Okay so I know, long time no blog. It's been a rocky 2 years. We'll get into that some other time. Right now I need to vent about coworkers.

If you know me, I work in an animal hospital. I've been at the same clinic for almost 7 years. I work mainly kennel with some technician abilities. But this story is about one of the girls that currently work in kennel with me. The one girl, constantly calls out. Like the last month I've covered her shifts at least once a week. I came in on my day off to cover her shift. She's the reason why I've gone into overtime hours so many times this last year. Yes thanks to her I have pretty good paychecks but it's been taking a major toll on my mental health. This girl worked this morning and went out on her lunch at 1. She was supposed to be back by 2. Didn't show. So when I thought maybe she read her schedule wrong and waited until 3. Again no show. And at this point, I'm supposed to be going home. My manager comes back from her lunch and she didn't hear from her either. I flat out told my manager that if I have to cover for this girl tonight, I'll have a mental breakdown. My boss told me I could leave. I stayed a bit longer to finish cleaning up my area and an other area that were effected by sewage backup, because of course sewage would back up on the day after a full moon. So after that was done, I left. Because I can't keep saying yes to shit. This is something I need to work on as a person. I love all the girls I work with. We are a very dysfunctional family but still family. I flat out told them I'll cover for you guys not the girls I work with in kennel. The girls I work with in kennel are the reason why I'm severely in burnout mode. I'm always covering shifts for them but when I leave early ONCE, I get attitude and shit for it. And any of my call outs for the last 2 years have been because I got fucking Covid!

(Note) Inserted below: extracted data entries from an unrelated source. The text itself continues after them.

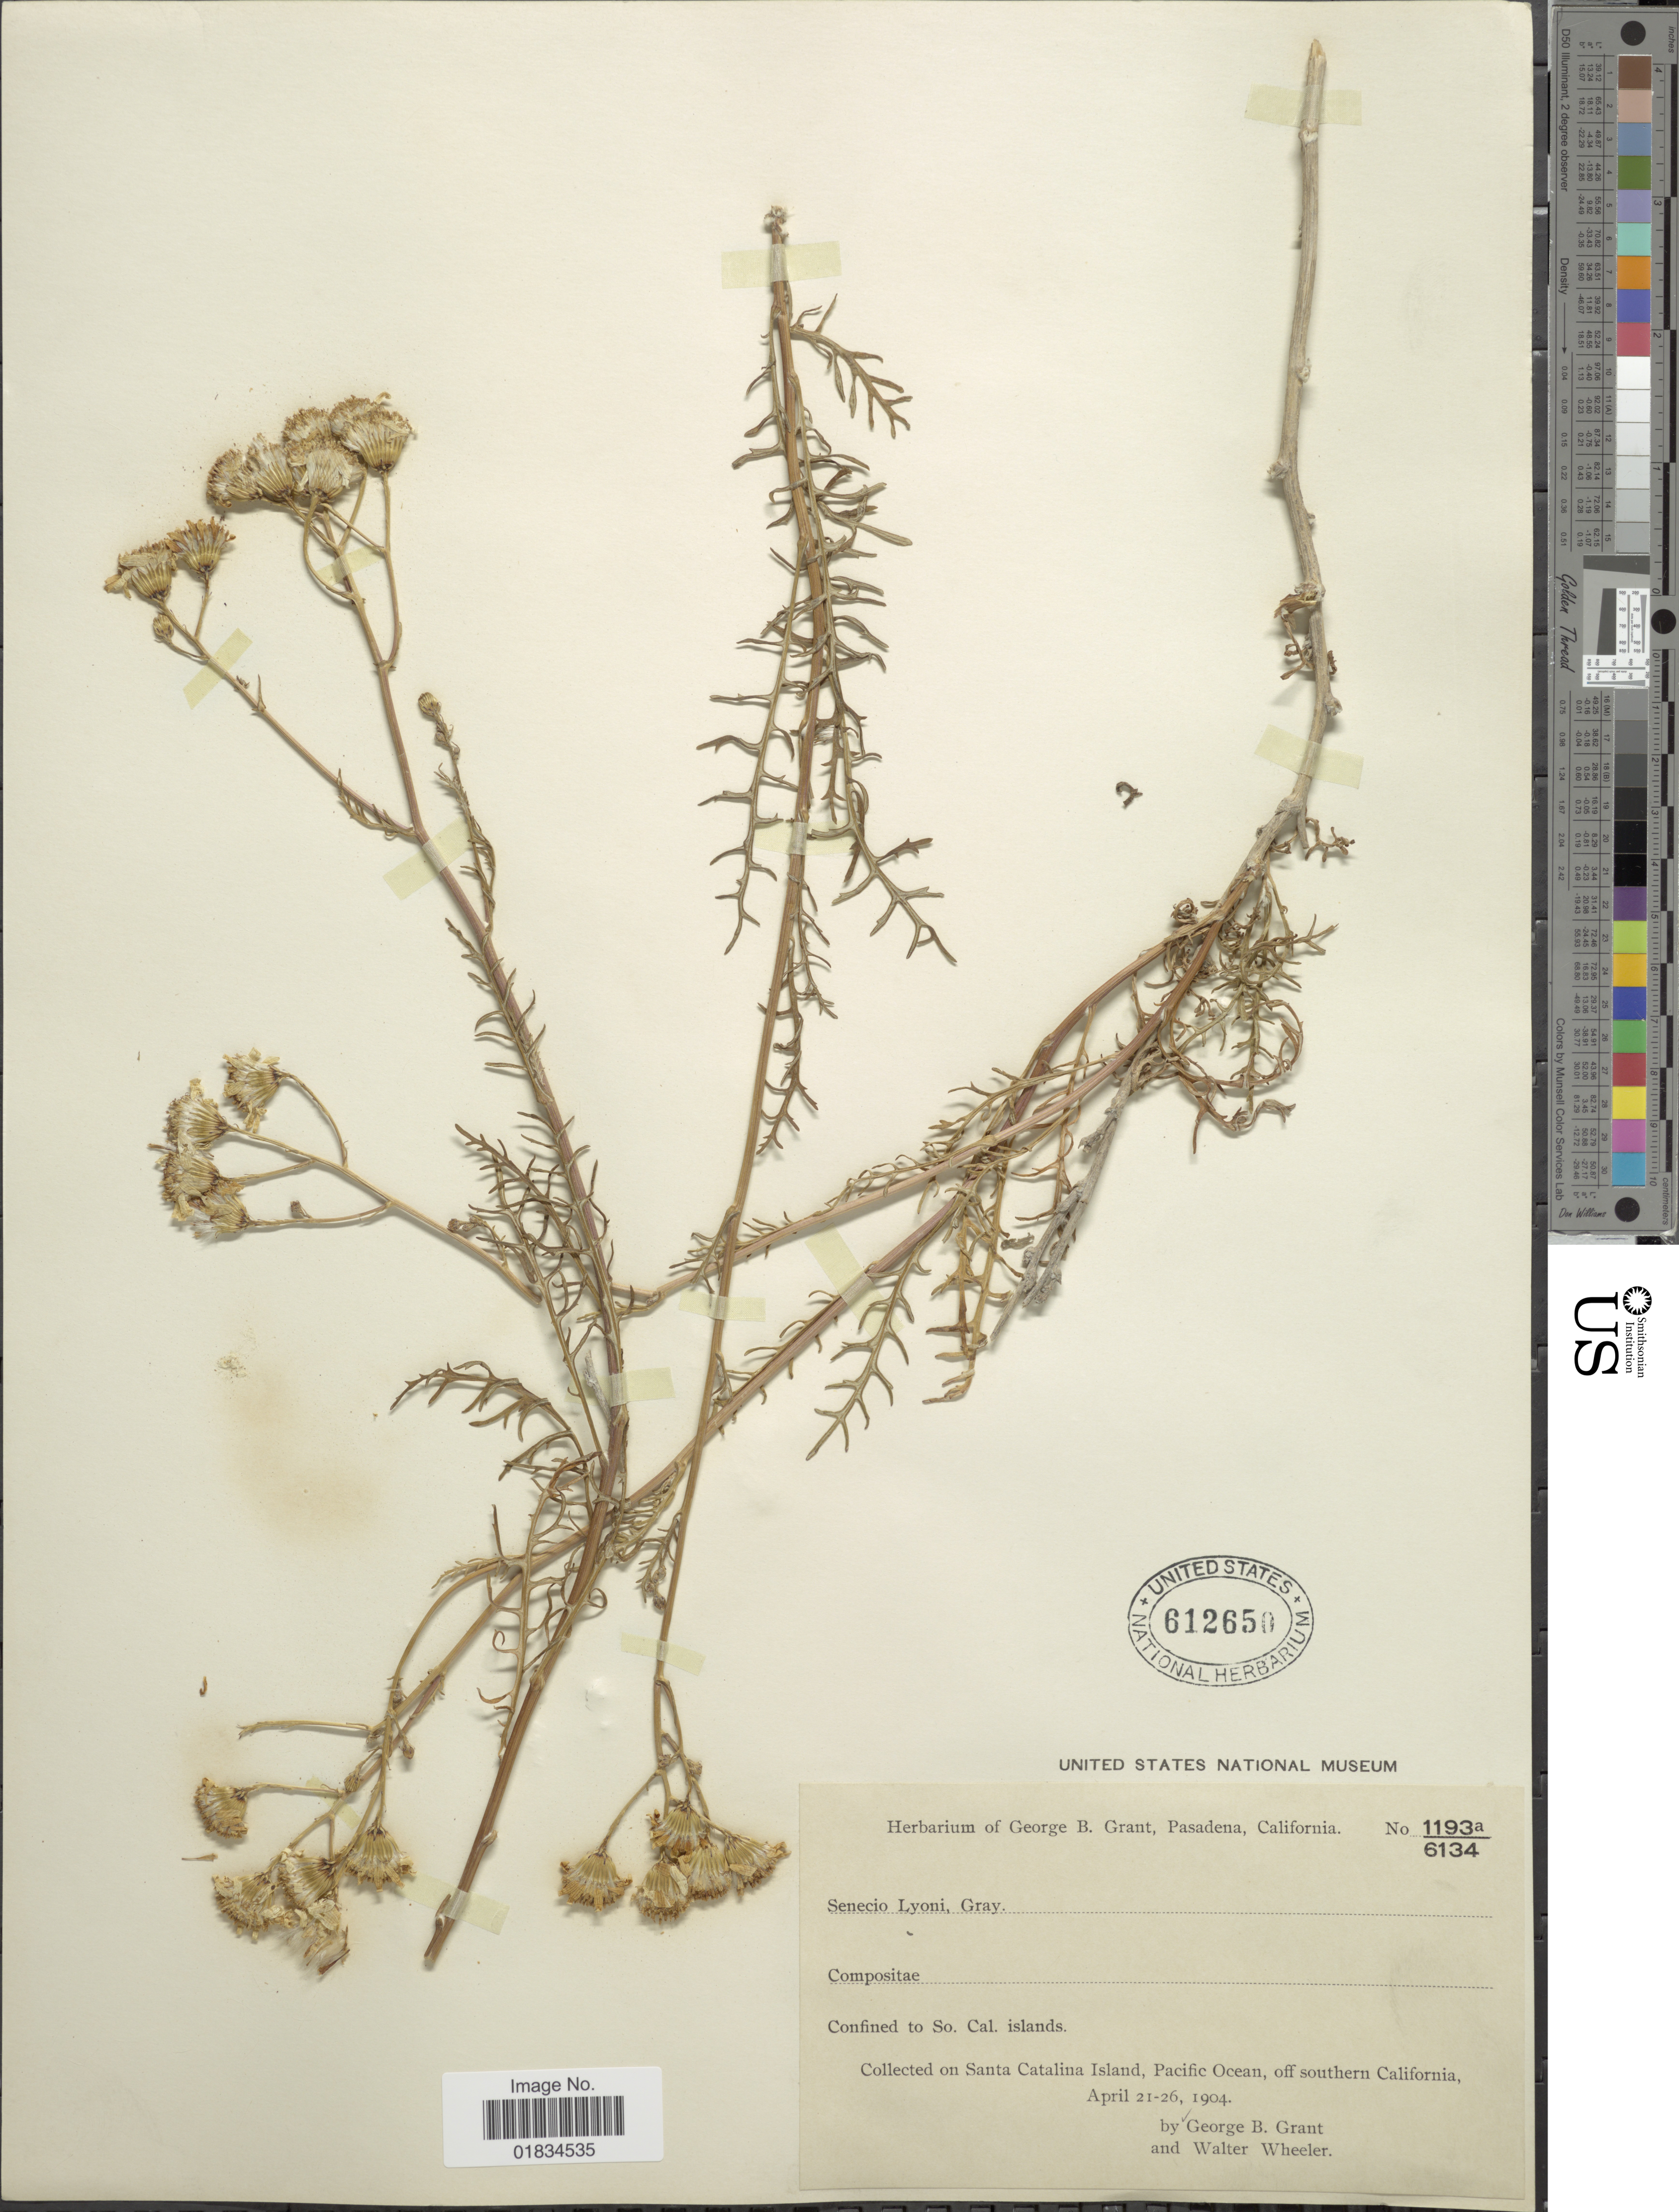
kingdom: Plantae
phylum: Tracheophyta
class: Magnoliopsida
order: Asterales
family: Asteraceae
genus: Senecio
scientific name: Senecio lyonii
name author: A. Gray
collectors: G. Grant & W. Wheeler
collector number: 1193a/6134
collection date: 1904-04-21/1904-04-26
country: United States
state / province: California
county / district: Los Angeles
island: Santa Catalina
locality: Santa Catalina Island, Ppacific Ocean, off southern California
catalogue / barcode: US 612650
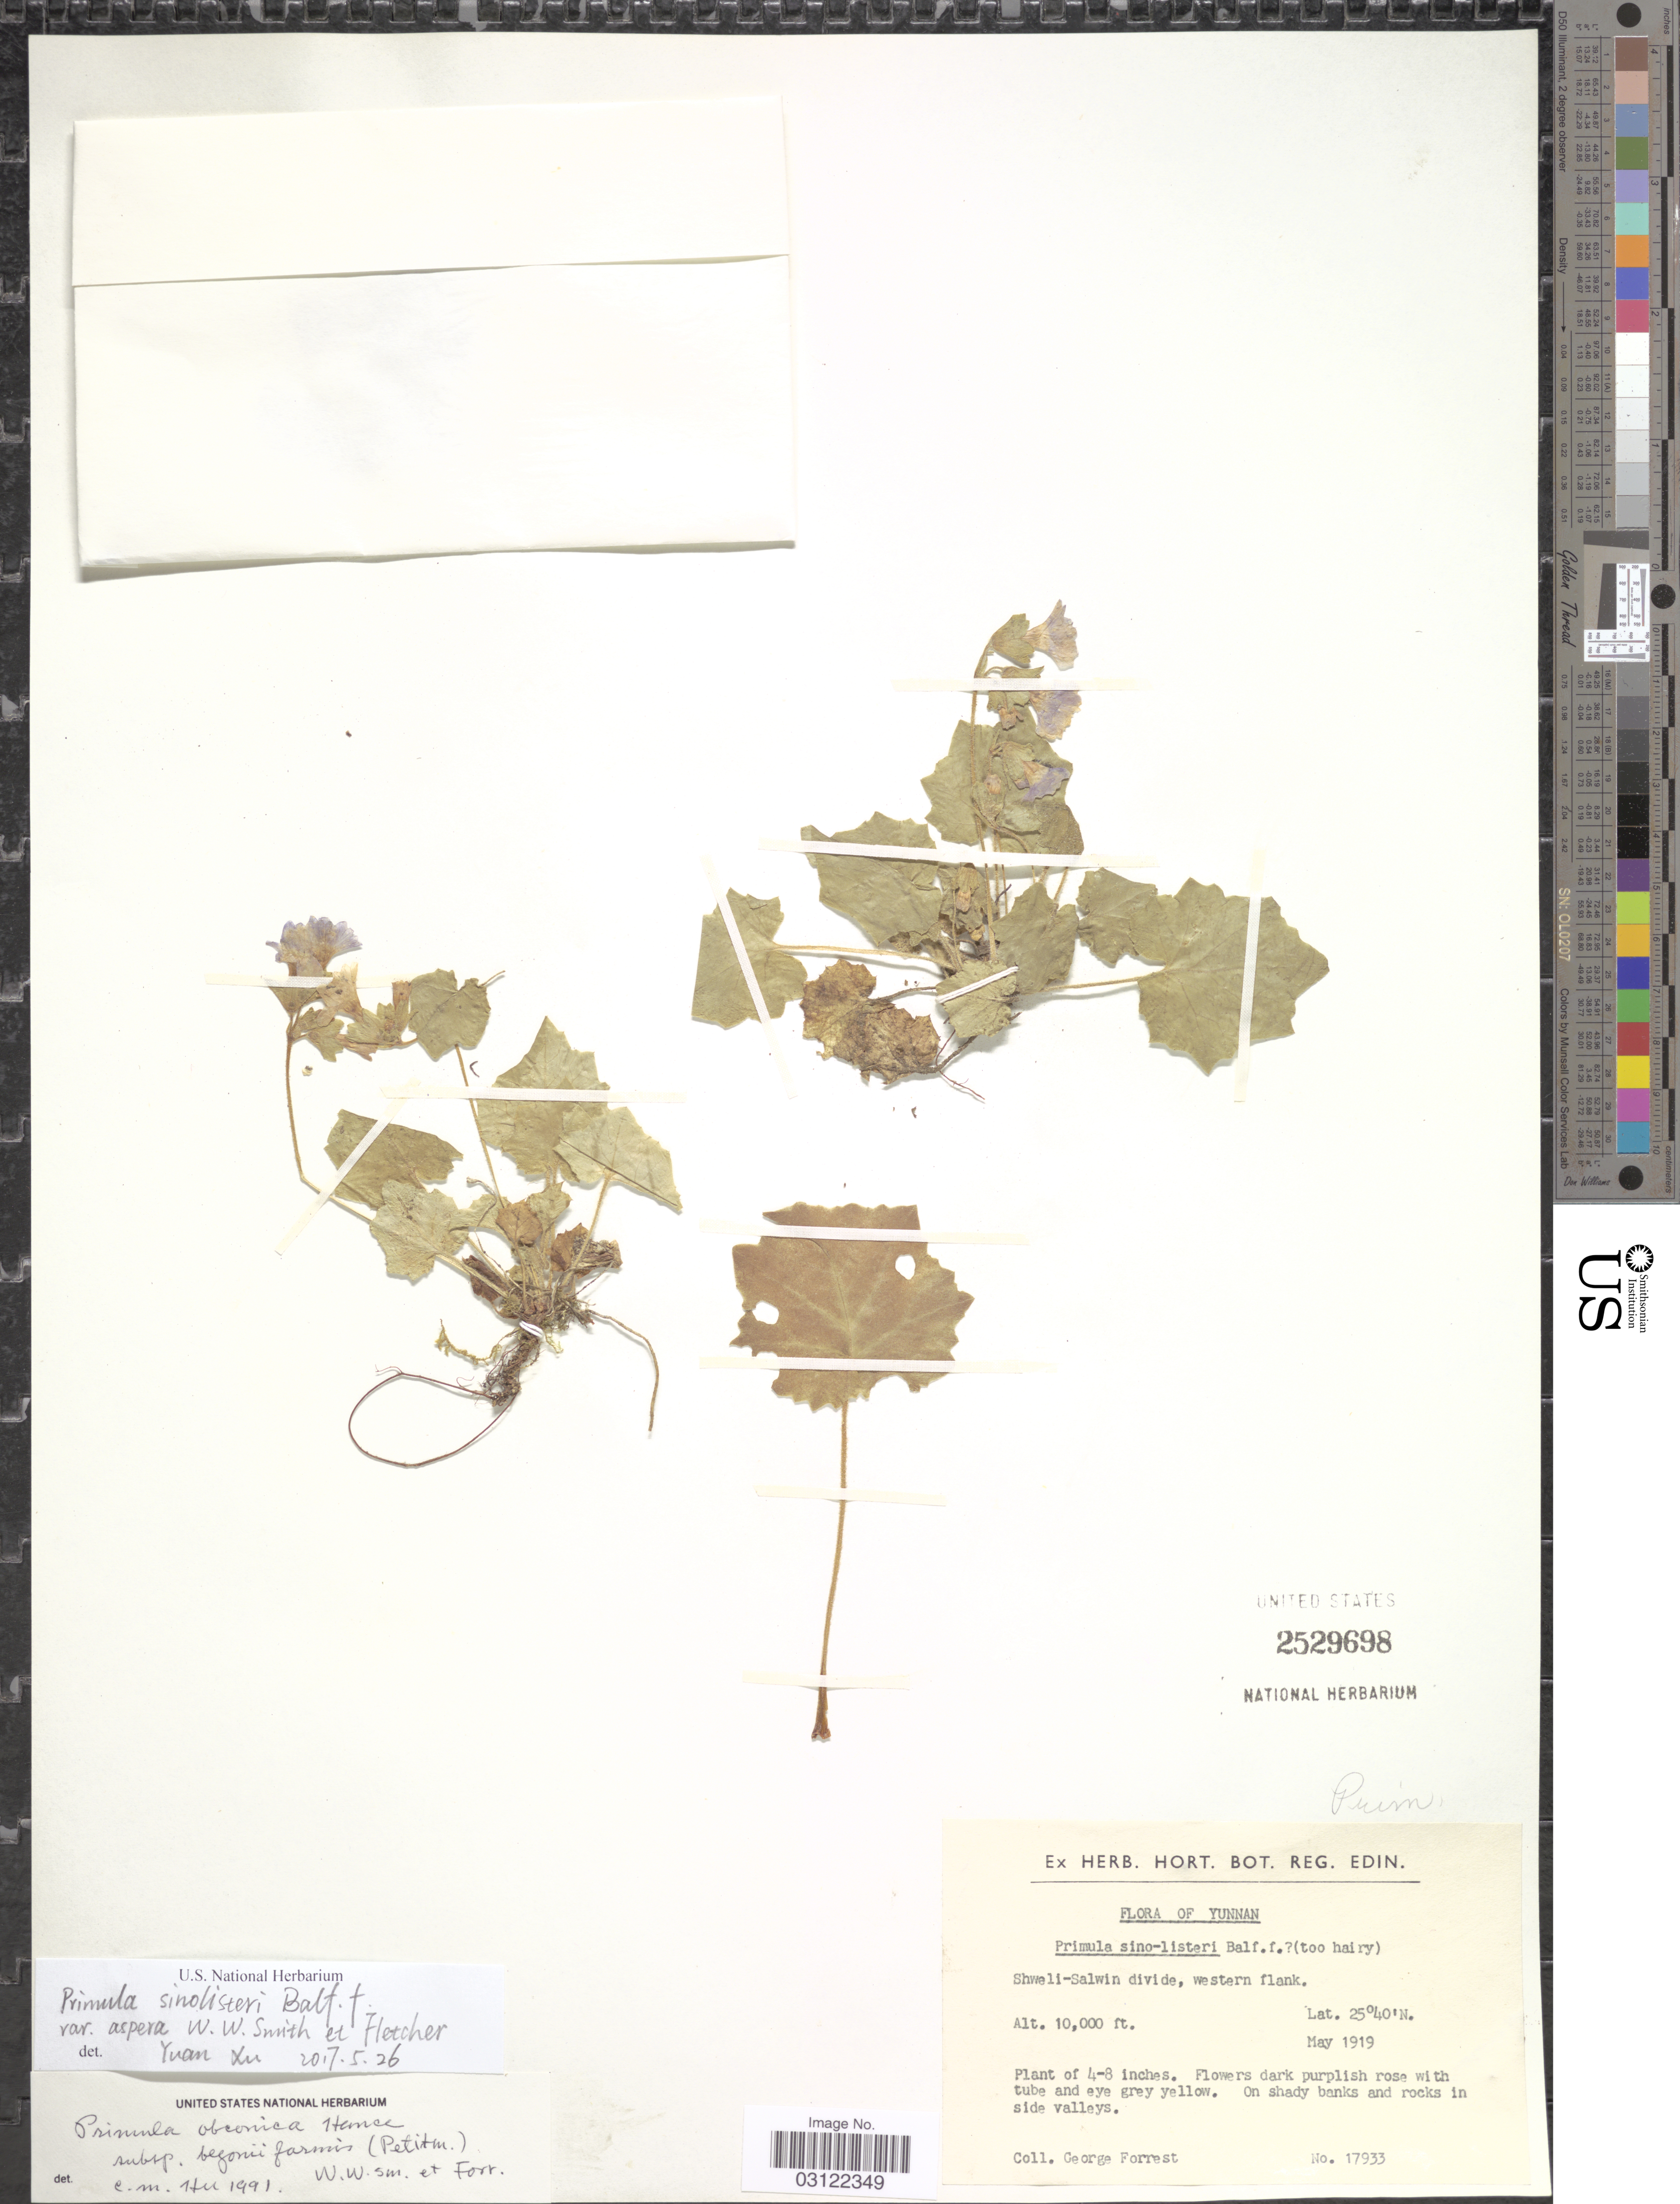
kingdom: Plantae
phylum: Tracheophyta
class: Magnoliopsida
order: Ericales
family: Primulaceae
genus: Primula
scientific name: Primula sinolisteri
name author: Balf. f.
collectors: G. Forrest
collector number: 17933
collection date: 1919-05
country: China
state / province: Yunnan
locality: Shweli-Salwin divide, western flank.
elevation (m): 3048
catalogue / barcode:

I feel like I work my ass off and no one appreciates it. I had two people come at me about problems I can't fucking control. I'm clearly already stressed out and they come at me with problems that are so low on my totem pole. Like read the room. I took a health quiz on burnout and it told me I was severely burnt out. Like no shit. I've been in burnout mode for almost a year. And this is me coming off of a very much needed 3 day weekend. I felt fine and rested but that quickly went to shit.

I've gone through a lot of shit this past two years. I think I might need to start seeing a therapist. Atleast to help me navigate burnout.